### What needs to be done
Reproduce every line of text in the material below word for word, and leave the pictures out of your answer.

### Material for this exercise
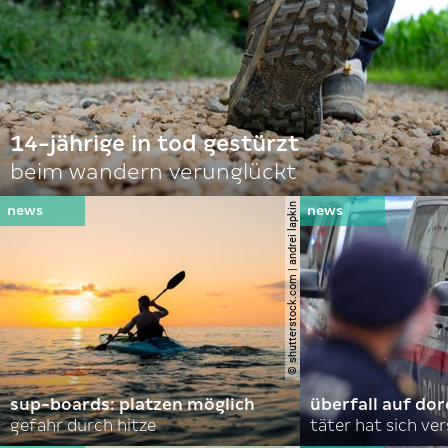
14-jährige in tod gestürzt
beim wandern verunglückt
© shutterstock.com | andrei lapkin
sup-boards: platzen möglich
überfall auf d
gefahr durch hitze
täter hat sich ve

### Answer area
14-jährige in tod gestürzt
beim wandern verunglückt
© shutterstock.com | andrei lapkin
sup-boards: platzen möglich
überfall auf d
gefahr durch hitze
täter hat sich ve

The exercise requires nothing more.